No mention of creating a world that enacts justice. Only about surviving bad things and being nice.
What he described isn't grace. Grace is the radical presence of God that turns everything towarrd justice and compassion.
Grace restores, renews, reconciles.
Grace moves into the world like a lion (remember CS Lewis) and calls evil and injustice to account.
Grace welcomes strangers, makes peace, heals the sick, cares for widows and children, and challenges Caesar.
If you listened to the prayer breakfast speech, what you heard was pablum. Vanilla-pudding "grace." Not grace as in the Hebrew & Christian scriptures.
Kindness is part of grace, yes. Charity is part of grace.
But grace is the ever-present love of God, breathing through and in and with the universe, always creating and offering the possibilities of both mercy and justice.
In short, the National Prayer Breakfast speech was not about grace. It was about people submitting to an unjust system, one that perpetuates war and poverty, where religion makes us compliant participants.
I'd give that speech the "Religion is the Opiate of the People" Award for 2018.
It was what I'd call "soft nationalism." Using lovely terms to justify an immoral system that all the biblical prophets -- and Jesus -- wouldn't put up with for a second.
Do not be fooled. That wasn't Christianity (which, of course, is Trump's only idea of what a "real" religion is). It was a sanitized form of nationalism.

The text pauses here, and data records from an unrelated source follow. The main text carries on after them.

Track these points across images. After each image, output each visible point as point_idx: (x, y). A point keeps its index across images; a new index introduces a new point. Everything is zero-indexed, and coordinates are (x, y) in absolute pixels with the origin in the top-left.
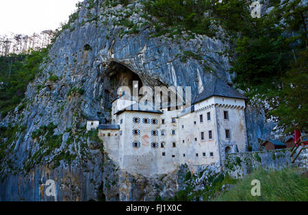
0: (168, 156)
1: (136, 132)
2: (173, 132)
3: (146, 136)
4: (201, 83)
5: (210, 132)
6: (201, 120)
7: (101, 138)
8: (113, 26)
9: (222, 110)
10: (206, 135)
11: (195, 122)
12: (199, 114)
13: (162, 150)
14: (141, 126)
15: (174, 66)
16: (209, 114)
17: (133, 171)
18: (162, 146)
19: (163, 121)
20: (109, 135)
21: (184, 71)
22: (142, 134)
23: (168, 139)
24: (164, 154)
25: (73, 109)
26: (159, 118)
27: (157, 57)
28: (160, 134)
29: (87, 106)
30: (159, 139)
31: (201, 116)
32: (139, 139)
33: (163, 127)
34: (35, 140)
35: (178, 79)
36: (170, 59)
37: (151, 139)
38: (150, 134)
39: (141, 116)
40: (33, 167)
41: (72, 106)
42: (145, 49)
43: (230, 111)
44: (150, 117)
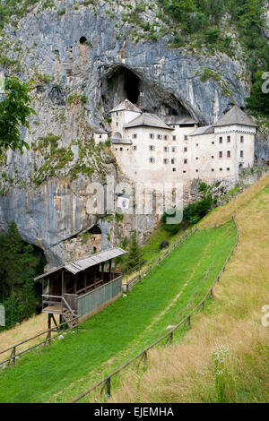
0: (179, 172)
1: (151, 148)
2: (186, 150)
3: (159, 152)
4: (217, 104)
5: (229, 152)
6: (221, 142)
7: (114, 152)
8: (122, 22)
9: (240, 135)
10: (225, 154)
11: (213, 143)
12: (219, 136)
13: (173, 166)
14: (155, 142)
15: (193, 83)
16: (229, 137)
18: (173, 161)
19: (174, 138)
20: (121, 149)
21: (202, 90)
22: (156, 149)
23: (179, 156)
24: (174, 170)
25: (77, 120)
26: (170, 135)
27: (175, 70)
28: (171, 150)
29: (90, 116)
30: (170, 156)
31: (221, 138)
32: (154, 154)
33: (174, 144)
34: (37, 152)
35: (195, 97)
36: (190, 75)
37: (163, 155)
38: (162, 150)
39: (156, 132)
40: (45, 179)
41: (76, 116)
42: (163, 59)
43: (245, 136)
44: (163, 133)
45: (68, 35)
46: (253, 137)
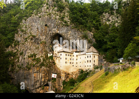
0: (75, 66)
2: (77, 59)
5: (90, 61)
6: (88, 57)
7: (54, 60)
9: (94, 55)
10: (89, 61)
11: (85, 58)
12: (87, 56)
13: (73, 65)
14: (67, 57)
15: (79, 39)
16: (90, 56)
17: (65, 70)
18: (73, 63)
20: (56, 59)
22: (68, 59)
23: (75, 61)
24: (73, 66)
26: (72, 55)
27: (74, 35)
28: (72, 59)
29: (47, 48)
30: (72, 61)
31: (88, 56)
32: (67, 61)
33: (73, 57)
34: (29, 59)
36: (78, 37)
37: (70, 61)
38: (69, 59)
39: (68, 54)
41: (43, 48)
42: (70, 32)
43: (95, 56)
44: (70, 54)
45: (42, 24)
46: (98, 56)
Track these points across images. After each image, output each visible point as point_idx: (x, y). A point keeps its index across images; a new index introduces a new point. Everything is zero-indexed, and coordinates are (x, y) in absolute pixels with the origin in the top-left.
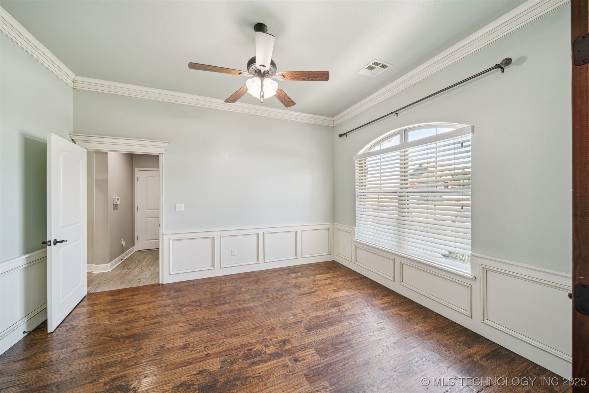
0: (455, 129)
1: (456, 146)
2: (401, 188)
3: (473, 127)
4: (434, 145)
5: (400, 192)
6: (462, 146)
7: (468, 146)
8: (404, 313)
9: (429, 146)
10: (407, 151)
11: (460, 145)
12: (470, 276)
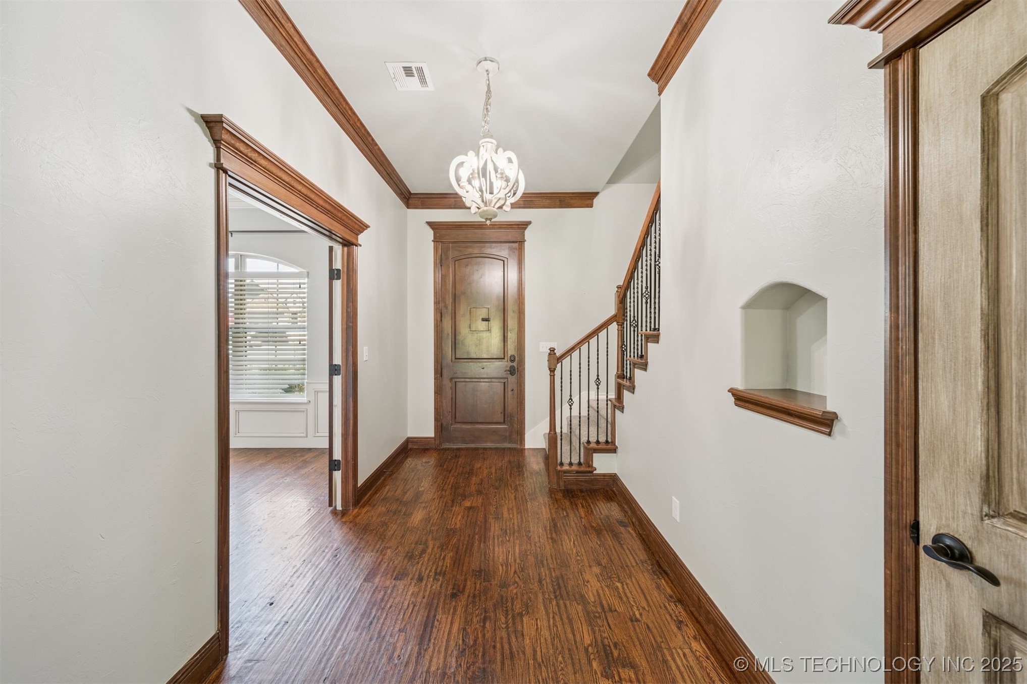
0: (298, 271)
1: (295, 286)
2: (236, 323)
3: (308, 273)
4: (276, 281)
5: (235, 328)
6: (300, 287)
7: (305, 288)
8: (242, 459)
9: (270, 281)
10: (245, 281)
11: (298, 286)
12: (306, 401)
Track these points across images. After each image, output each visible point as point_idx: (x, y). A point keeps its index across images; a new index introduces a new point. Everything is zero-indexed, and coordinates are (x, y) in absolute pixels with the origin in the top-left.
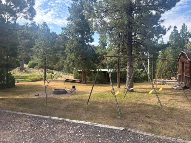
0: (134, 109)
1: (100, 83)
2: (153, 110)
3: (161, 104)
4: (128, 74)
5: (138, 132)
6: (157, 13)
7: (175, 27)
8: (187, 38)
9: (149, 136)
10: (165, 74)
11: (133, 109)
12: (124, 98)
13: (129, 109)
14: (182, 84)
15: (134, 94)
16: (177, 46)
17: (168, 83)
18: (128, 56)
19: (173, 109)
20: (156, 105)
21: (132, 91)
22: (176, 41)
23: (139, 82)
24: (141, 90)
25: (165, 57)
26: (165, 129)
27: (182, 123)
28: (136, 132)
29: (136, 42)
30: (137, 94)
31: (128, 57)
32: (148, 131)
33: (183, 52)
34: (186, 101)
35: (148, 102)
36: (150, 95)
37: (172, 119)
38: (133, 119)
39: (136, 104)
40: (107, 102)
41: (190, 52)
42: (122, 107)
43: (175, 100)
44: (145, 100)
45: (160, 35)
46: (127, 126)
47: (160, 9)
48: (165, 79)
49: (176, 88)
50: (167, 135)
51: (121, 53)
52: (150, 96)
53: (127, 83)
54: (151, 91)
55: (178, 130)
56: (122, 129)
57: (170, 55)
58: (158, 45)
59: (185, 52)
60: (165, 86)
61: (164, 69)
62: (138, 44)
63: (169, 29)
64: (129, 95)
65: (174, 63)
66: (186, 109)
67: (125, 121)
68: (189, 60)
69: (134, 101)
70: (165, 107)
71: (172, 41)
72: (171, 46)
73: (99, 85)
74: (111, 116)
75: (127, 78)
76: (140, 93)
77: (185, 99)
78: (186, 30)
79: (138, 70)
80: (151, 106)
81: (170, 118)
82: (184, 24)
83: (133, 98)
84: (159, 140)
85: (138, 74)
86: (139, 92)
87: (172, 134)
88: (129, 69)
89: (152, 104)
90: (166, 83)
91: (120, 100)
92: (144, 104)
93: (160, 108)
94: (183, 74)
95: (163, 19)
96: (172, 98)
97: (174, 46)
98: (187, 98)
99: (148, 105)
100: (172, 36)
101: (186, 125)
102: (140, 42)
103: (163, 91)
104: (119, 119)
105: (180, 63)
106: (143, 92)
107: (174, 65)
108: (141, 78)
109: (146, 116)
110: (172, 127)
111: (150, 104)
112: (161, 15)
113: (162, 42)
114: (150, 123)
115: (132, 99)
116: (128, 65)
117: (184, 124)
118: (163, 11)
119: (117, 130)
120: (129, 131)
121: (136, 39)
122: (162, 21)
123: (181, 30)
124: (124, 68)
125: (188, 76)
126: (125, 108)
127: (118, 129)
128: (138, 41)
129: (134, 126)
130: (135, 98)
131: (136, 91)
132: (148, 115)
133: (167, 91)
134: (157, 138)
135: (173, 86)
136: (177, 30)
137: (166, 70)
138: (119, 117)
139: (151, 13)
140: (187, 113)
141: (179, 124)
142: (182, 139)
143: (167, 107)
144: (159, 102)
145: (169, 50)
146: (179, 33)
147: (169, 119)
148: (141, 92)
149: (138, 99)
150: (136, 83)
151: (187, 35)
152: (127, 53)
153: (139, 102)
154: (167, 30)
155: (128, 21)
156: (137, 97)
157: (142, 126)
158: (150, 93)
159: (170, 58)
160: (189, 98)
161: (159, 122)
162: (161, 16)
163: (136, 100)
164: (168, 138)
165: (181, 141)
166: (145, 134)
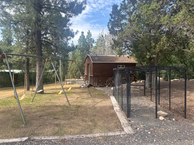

The interesting thing, however, was why? Why give a speech like that (ie., nationalism) in a room with Christians (and yes, they are mostly Christians) from around the globe?
In sum, the speech was really smart toward its ends of soft nationalism, but it was not Christian in any theological or traditional sense. It really harkened back toward the kind of Christianity @KevinMKruse describes in his work.
It was a throwback speech -- could have been given in 1957, but with even more malevolent undertones. It was a white Christian speech for a white Christian nation that doesn't exist any longer. Because, of course, it isn't 1957.
It twisted the central vision of Christianity -- a world endued with grace -- and turned it toward the ends of Trumpism. The Bible calls that kind of thing idolatry.
Civil religion is one thing. This is on a whole other level.